:: MATERIAL FOR THE TASK ::
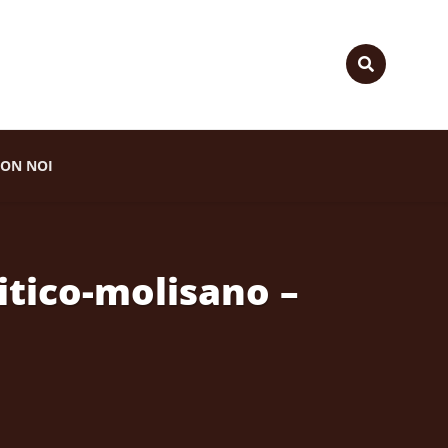
ON NOI
itico-molisano –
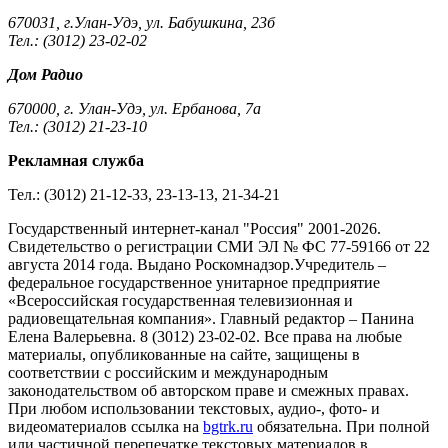
670031, г.Улан-Удэ, ул. Бабушкина, 23б
Тел.: (3012) 23-02-02
Дом Радио
670000, г. Улан-Удэ, ул. Ербанова, 7а
Тел.: (3012) 21-23-10
Рекламная служба
Тел.: (3012) 21-12-33, 23-13-13, 21-34-21
Государственный интернет-канал "Россия" 2001-2026.
Cвидетельство о регистрации СМИ ЭЛ № ФС 77-59166 от 22
августа 2014 года. Выдано Роскомнадзор.Учредитель –
федеральное государственное унитарное предприятие
«Всероссийская государственная телевизионная и
радиовещательная компания». Главный редактор – Панина
Елена Валерьевна. 8 (3012) 23-02-02. Все права на любые
материалы, опубликованные на сайте, защищены в
соответствии с российским и международным
законодательством об авторском праве и смежных правах.
При любом использовании текстовых, аудио-, фото- и
видеоматериалов ссылка на
bgtrk.ru
обязательна. При полной
или частичной перепечатке текстовых материалов в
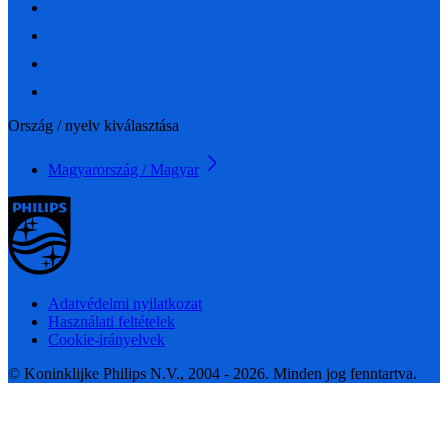
Ország / nyelv kiválasztása
Magyarország / Magyar
Adatvédelmi nyilatkozat
Használati feltételek
Cookie-irányelvek
© Koninklijke Philips N.V., 2004 - 2026. Minden jog fenntartva.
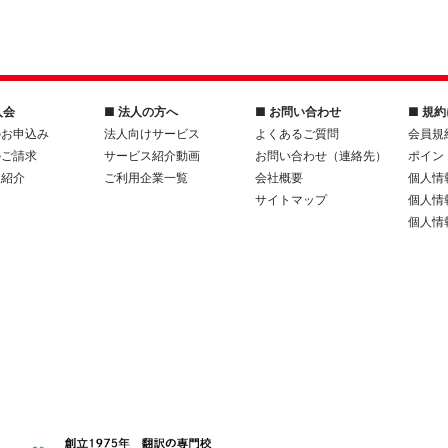
入会
■ 法人の方へ
■ お問い合わせ
■ 規
のお申込み
法人向けサービス
よくあるご質問
会員規
のご請求
サービス紹介動画
お問い合わせ（連絡先）
ポイン
人紹介
ご利用企業一覧
会社概要
個人情
サイトマップ
個人情
個人情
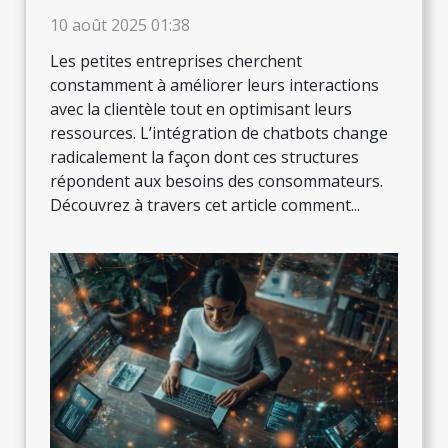
dans les petites entreprises ?
10 août 2025 01:38
Les petites entreprises cherchent
constamment à améliorer leurs interactions
avec la clientèle tout en optimisant leurs
ressources. L’intégration de chatbots change
radicalement la façon dont ces structures
répondent aux besoins des consommateurs.
Découvrez à travers cet article comment...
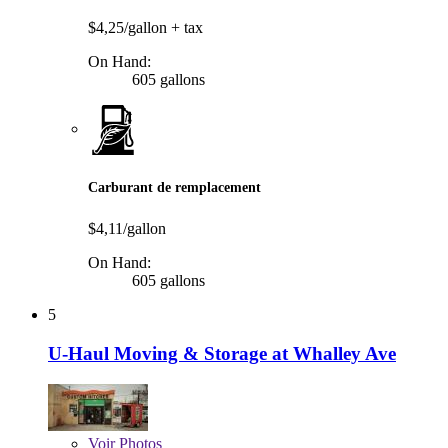
$4,25/gallon
+ tax
On Hand:
605 gallons
Carburant de remplacement
$4,11/gallon
On Hand:
605 gallons
5
U-Haul Moving & Storage at Whalley Ave
Voir
Photos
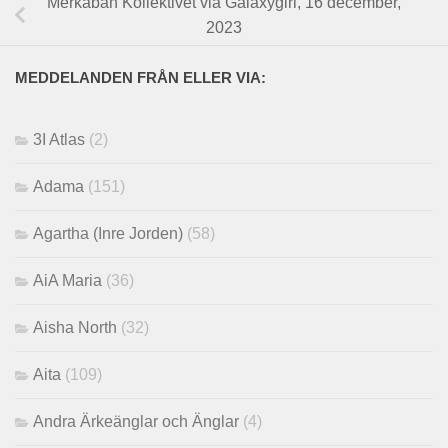
Merkabah Kollektivet via Galaxygirl, 16 december,
2023
MEDDELANDEN FRÅN ELLER VIA:
3I Atlas
(2)
Adama
(151)
Agartha (Inre Jorden)
(58)
AiA Maria
(36)
Aisha North
(32)
Aita
(109)
Andra Ärkeänglar och Änglar
(4)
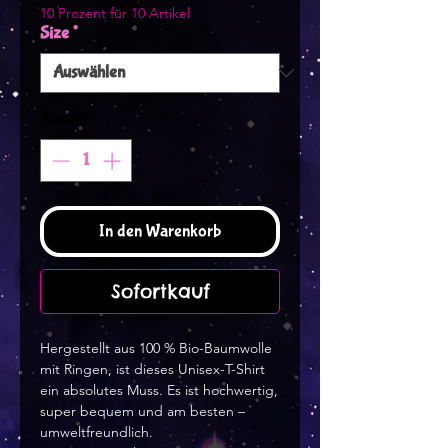
10 Prozent für 10 Artikel
Size
*
Anzahl
*
In den Warenkorb
Sofortkauf
Hergestellt aus 100 % Bio-Baumwolle
mit Ringen, ist dieses Unisex-T-Shirt
ein absolutes Muss. Es ist hochwertig,
super bequem und am besten –
umweltfreundlich.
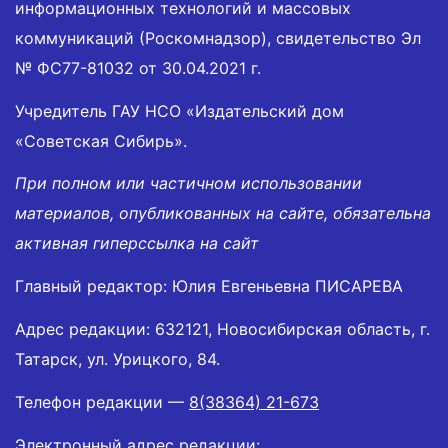
информационных технологий и массовых
коммуникаций (Роскомнадзор), свидетельство Эл
№ ФС77-81032 от 30.04.2021 г.
Учредитель ГАУ НСО «Издательский дом
«Советская Сибирь».
При полном или частичном использовании
материалов, опубликованных на сайте, обязательна
активная гиперссылка на сайт
Главный редактор: Юлия Евгеньевна ПИСАРЕВА
Адрес редакции: 632121, Новосибирская область, г.
Татарск, ул. Урицкого, 84.
Телефон редакции —
8(38364) 21-673
Электронный адрес редакции:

:: PROBLEM DETAILS ::
Return the text of all the records above unchanged, line for line, and leave the pictures out.

:: OUTPUT FOR THIS EXERCISE ::
ON NOI
itico-molisano –
670031, г.Улан-Удэ, ул. Бабушкина, 23б
Тел.: (3012) 23-02-02
Дом Радио
670000, г. Улан-Удэ, ул. Ербанова, 7а
Тел.: (3012) 21-23-10
Рекламная служба
Тел.: (3012) 21-12-33, 23-13-13, 21-34-21
Государственный интернет-канал "Россия" 2001-2026.
Cвидетельство о регистрации СМИ ЭЛ № ФС 77-59166 от 22
августа 2014 года. Выдано Роскомнадзор.Учредитель –
федеральное государственное унитарное предприятие
«Всероссийская государственная телевизионная и
радиовещательная компания». Главный редактор – Панина
Елена Валерьевна. 8 (3012) 23-02-02. Все права на любые
материалы, опубликованные на сайте, защищены в
соответствии с российским и международным
законодательством об авторском праве и смежных правах.
При любом использовании текстовых, аудио-, фото- и
видеоматериалов ссылка на
bgtrk.ru
обязательна. При полной
или частичной перепечатке текстовых материалов в
Ország / nyelv kiválasztása
Magyarország / Magyar
Adatvédelmi nyilatkozat
Használati feltételek
Cookie-irányelvek
© Koninklijke Philips N.V., 2004 - 2026. Minden jog fenntartva.
入会
■ 法人の方へ
■ お問い合わせ
■ 規
のお申込み
法人向けサービス
よくあるご質問
会員規
のご請求
サービス紹介動画
お問い合わせ（連絡先）
ポイン
人紹介
ご利用企業一覧
会社概要
個人情
サイトマップ
個人情
個人情
dans les petites entreprises ?
10 août 2025 01:38
Les petites entreprises cherchent
constamment à améliorer leurs interactions
avec la clientèle tout en optimisant leurs
ressources. L’intégration de chatbots change
radicalement la façon dont ces structures
répondent aux besoins des consommateurs.
Découvrez à travers cet article comment...
$4,25/gallon
+ tax
On Hand:
605 gallons
Carburant de remplacement
$4,11/gallon
On Hand:
605 gallons
5
U-Haul Moving & Storage at Whalley Ave
Voir
Photos
Merkabah Kollektivet via Galaxygirl, 16 december,
2023
MEDDELANDEN FRÅN ELLER VIA:
3I Atlas
(2)
Adama
(151)
Agartha (Inre Jorden)
(58)
AiA Maria
(36)
Aisha North
(32)
Aita
(109)
Andra Ärkeänglar och Änglar
(4)
10 Prozent für 10 Artikel
Size
*
Anzahl
*
In den Warenkorb
Sofortkauf
Hergestellt aus 100 % Bio-Baumwolle
mit Ringen, ist dieses Unisex-T-Shirt
ein absolutes Muss. Es ist hochwertig,
super bequem und am besten –
umweltfreundlich.
информационных технологий и массовых
коммуникаций (Роскомнадзор), свидетельство Эл
№ ФС77-81032 от 30.04.2021 г.
Учредитель ГАУ НСО «Издательский дом
«Советская Сибирь».
При полном или частичном использовании
материалов, опубликованных на сайте, обязательна
активная гиперссылка на сайт
Главный редактор: Юлия Евгеньевна ПИСАРЕВА
Адрес редакции: 632121, Новосибирская область, г.
Татарск, ул. Урицкого, 84.
Телефон редакции —
8(38364) 21-673
Электронный адрес редакции:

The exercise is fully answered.